Exercise instructions | What you give back must match the data exactly, minus the pictures.

Records provided |
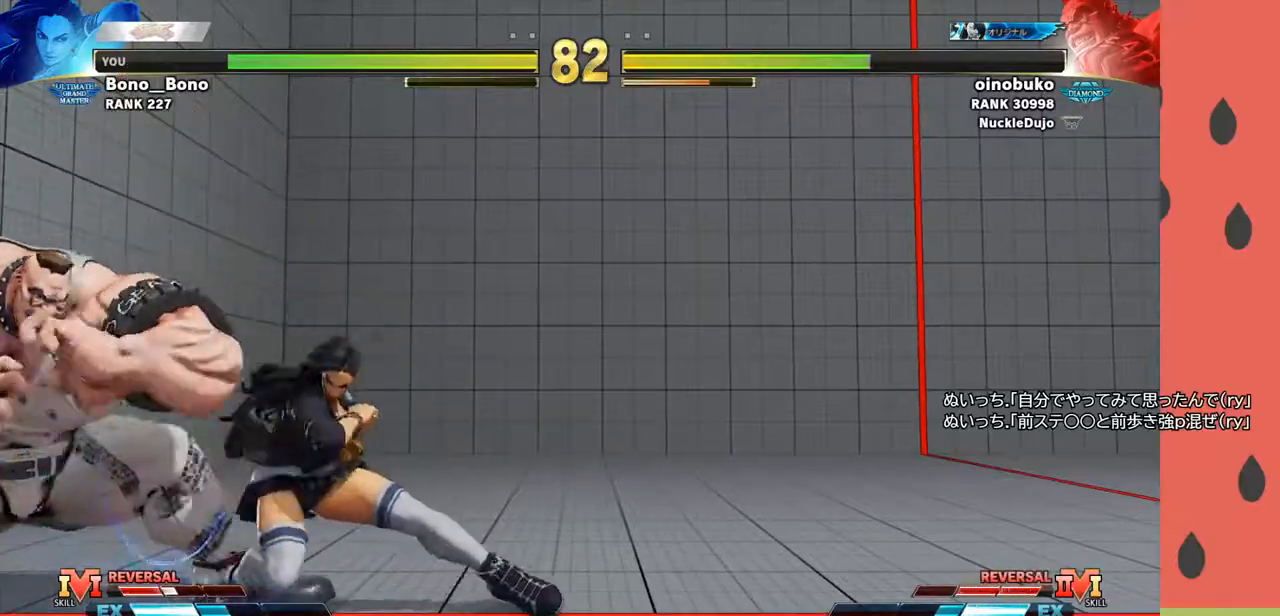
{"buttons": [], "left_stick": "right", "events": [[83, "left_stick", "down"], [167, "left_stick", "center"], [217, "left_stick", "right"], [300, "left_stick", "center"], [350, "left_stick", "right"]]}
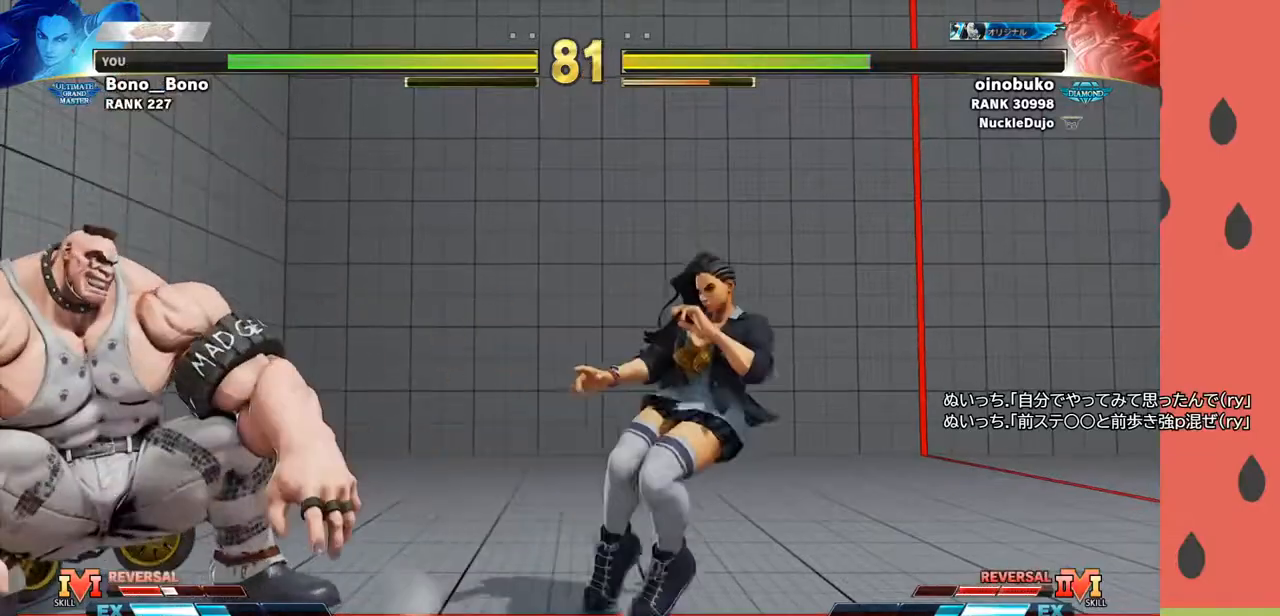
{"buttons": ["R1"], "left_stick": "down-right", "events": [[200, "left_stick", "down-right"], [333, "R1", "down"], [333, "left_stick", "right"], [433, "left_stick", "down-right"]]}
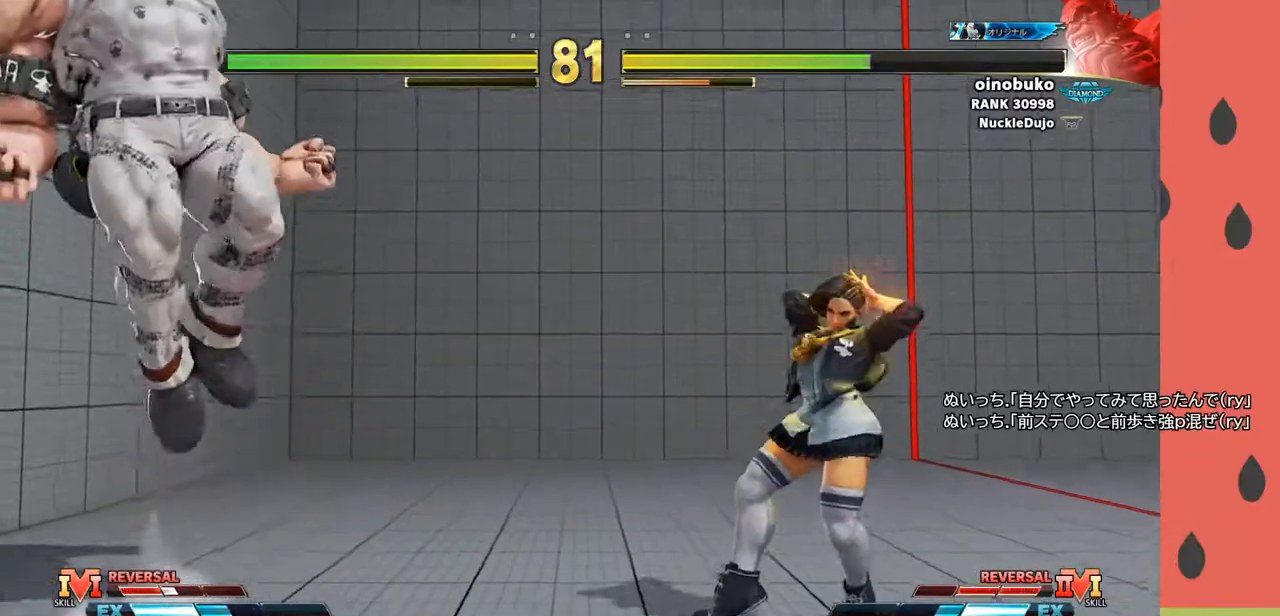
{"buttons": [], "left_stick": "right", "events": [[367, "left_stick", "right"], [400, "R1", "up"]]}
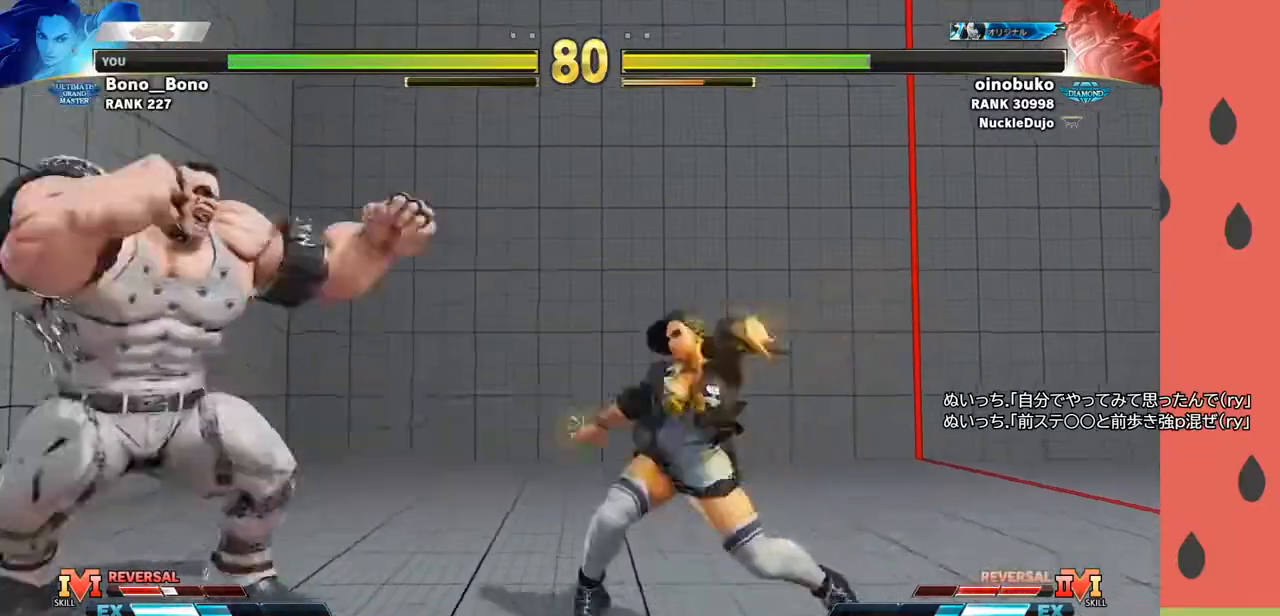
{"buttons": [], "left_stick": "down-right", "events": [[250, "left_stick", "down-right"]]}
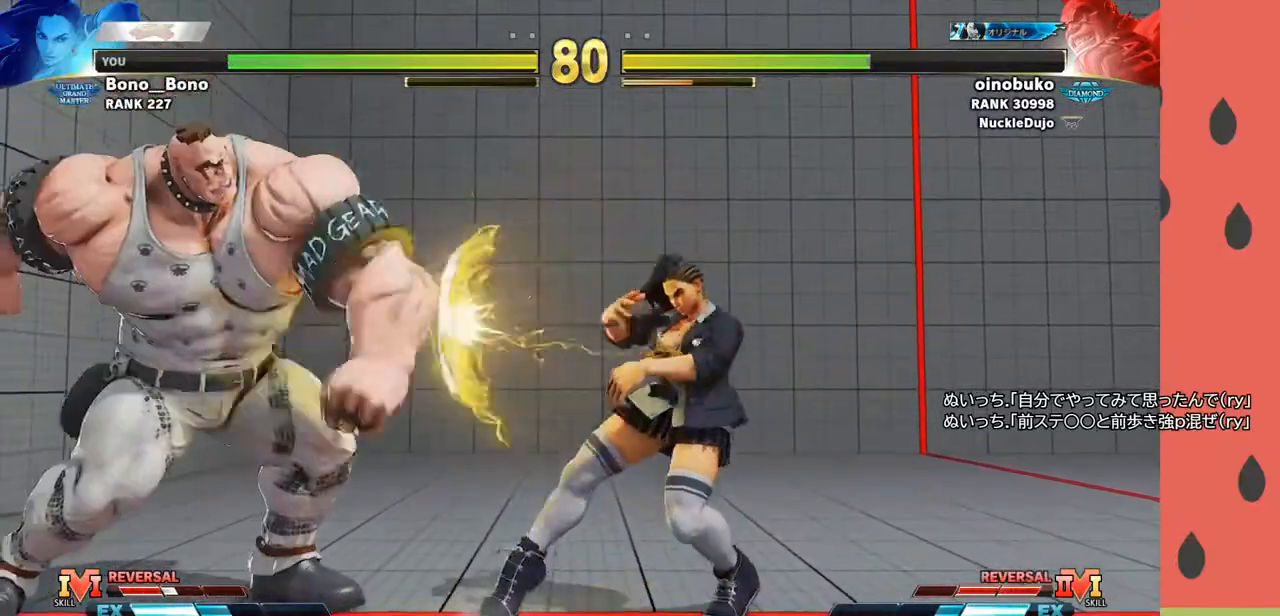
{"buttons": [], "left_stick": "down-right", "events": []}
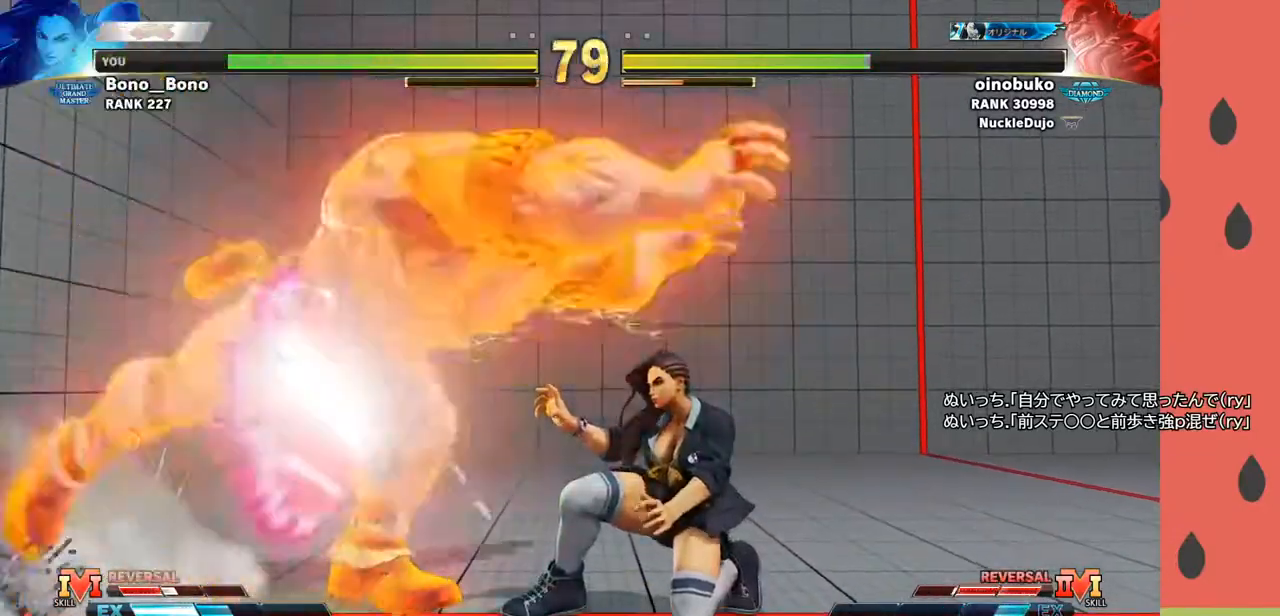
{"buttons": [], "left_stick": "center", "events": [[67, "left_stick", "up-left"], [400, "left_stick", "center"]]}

Solution to the problem |
{"buttons": [], "left_stick": "right", "events": [[83, "left_stick", "down"], [167, "left_stick", "center"], [217, "left_stick", "right"], [300, "left_stick", "center"], [350, "left_stick", "right"]]}
{"buttons": ["R1"], "left_stick": "down-right", "events": [[200, "left_stick", "down-right"], [333, "R1", "down"], [333, "left_stick", "right"], [433, "left_stick", "down-right"]]}
{"buttons": [], "left_stick": "right", "events": [[367, "left_stick", "right"], [400, "R1", "up"]]}
{"buttons": [], "left_stick": "down-right", "events": [[250, "left_stick", "down-right"]]}
{"buttons": [], "left_stick": "down-right", "events": []}
{"buttons": [], "left_stick": "center", "events": [[67, "left_stick", "up-left"], [400, "left_stick", "center"]]}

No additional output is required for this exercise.